My Musical Life does not profess to be an autobiography though it is a more revealing one than many that purport to be autobiographies. Leopold Damrosch, the father, was forty years old when he determined to find out if a living and a career could be made for him and his family in the land of the free, and in the home of the brave, so he came to the U. S. A. The way Walter, the author of this book, feels about the country of his adoption may be gathered from the opening sentence, “I am an American musician and have lived in this country since my ninth year.” Judged from his book his life has been an interesting one. He has been on terms of intimacy with all the great figures in the world of music; we read that Liszt, Wagner, von Bülow, Clara Schumann, Taussig, Joachim, Auer, Haenselt, Rubinstein, when they were in Breslau, generally stayed at the Damrosch house, and he has known most of the great musicians that have favoured us with their talent.
Of it all he makes a charming kaleidoscopic picture, in which nearly every musician of note the past fifty years passes in review:
WALTER DAMROSCH
Photograph by Gutekunst
“It was not until midnight that we accompanied Liszt through the park and the lovely Goethe Garden back to his house.
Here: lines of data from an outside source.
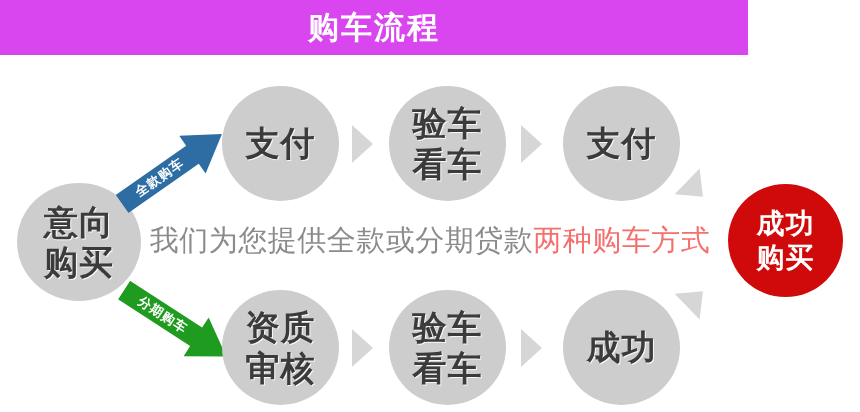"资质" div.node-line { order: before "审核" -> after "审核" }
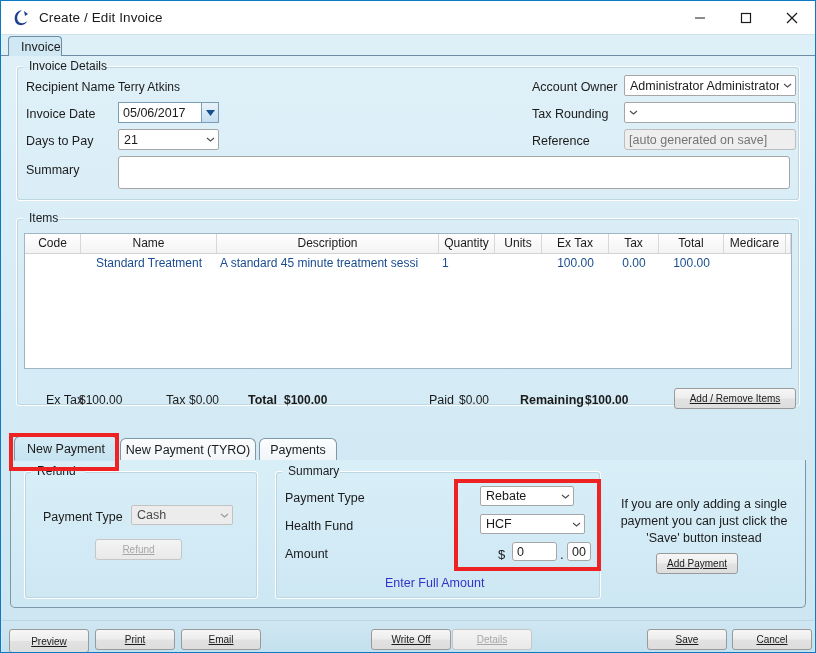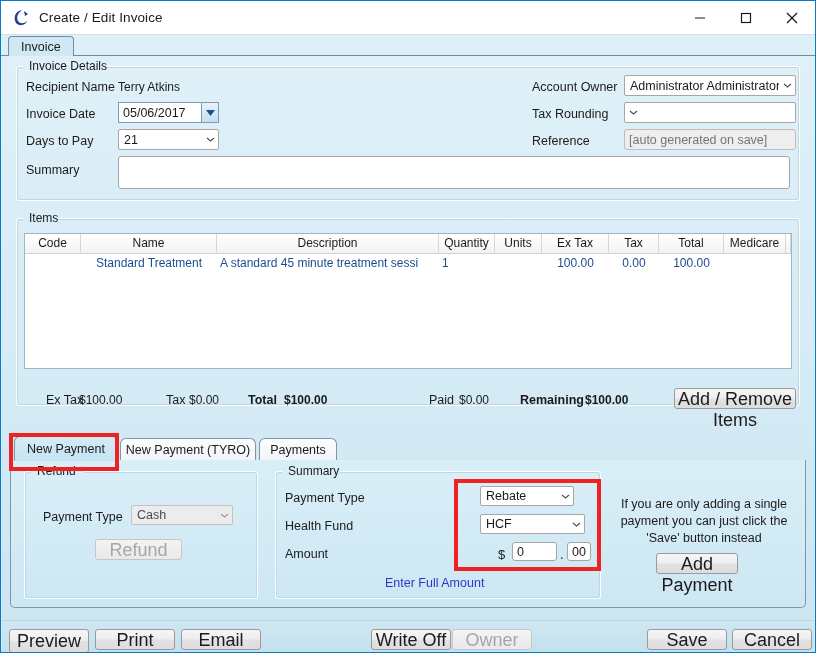"Invoice" .tab-invoice { padding: 2px 12px 0 12px -> 2px 0 0 12px }
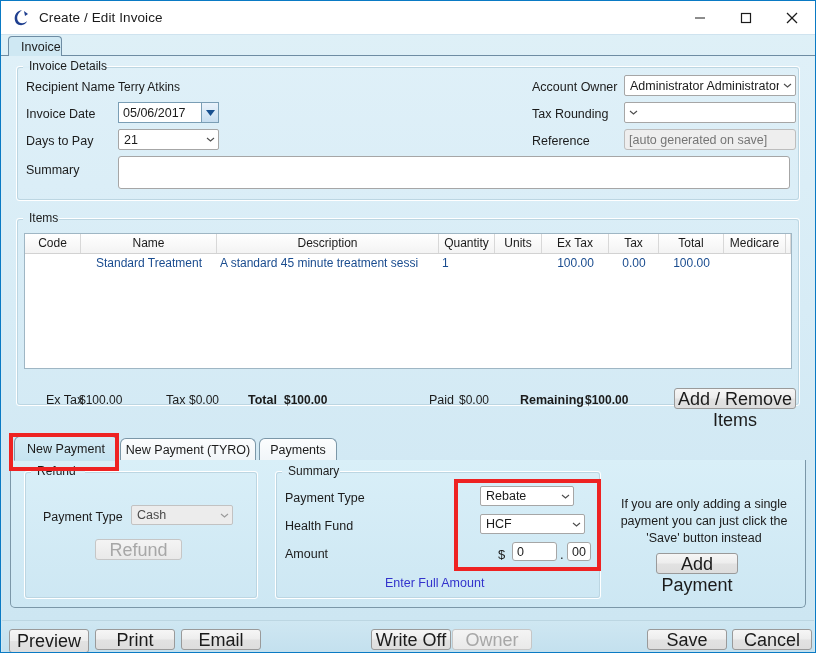"Add / Remove Items" .btn { font-size: 18px -> 10px; text-decoration: none -> underline }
It was a gentle summer night with a hazy moon giving an indescribable glamour to the trees and bushes, and suddenly Liszt laid his hand on my shoulder and said 'Listen!’
“From the bushes came the song of a nightingale. I had never heard one before and stood spellbound. It seemed incredible that such ecstatic sweetness, such songs of joy and sorrow, could come from the throat of a little bird, and to hear it all at twenty-four years of age and standing at the side of Liszt! Dear reader, I confess that to-day, thirty-five years later, I still thrill at the memory of it.”
The chapter on Lilli Lehmann is delightful. He draws a picture of the stately Lilli in Pittsburgh, dressed in white, ready for her appearance as Brünhilde, covered from head to foot with soot, and at the same time he gives us an example of ready wit and graceful gesture. Lehmann insisted it was not Frau Engelhardt’s fault though she perpetrated the outrage, and that it was wrong of Damrosch to discharge her:
“Slowly I allowed myself to be persuaded and at the psychological moment gently left the dressing room, giving Frau Engelhardt a comprehensive glance which she understood.”